Since the pictures are not wanted, copy only the text of every record exactly.

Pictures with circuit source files
###

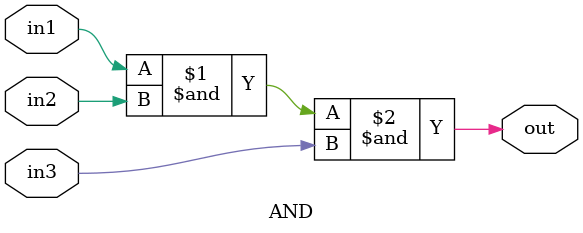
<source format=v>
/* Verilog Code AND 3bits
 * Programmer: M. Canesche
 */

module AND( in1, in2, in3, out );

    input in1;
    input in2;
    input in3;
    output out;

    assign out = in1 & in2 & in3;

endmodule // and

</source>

###

### Task response
<source format=v>
/* Verilog Code AND 3bits
 * Programmer: M. Canesche
 */

module AND( in1, in2, in3, out );

    input in1;
    input in2;
    input in3;
    output out;

    assign out = in1 & in2 & in3;

endmodule // and

</source>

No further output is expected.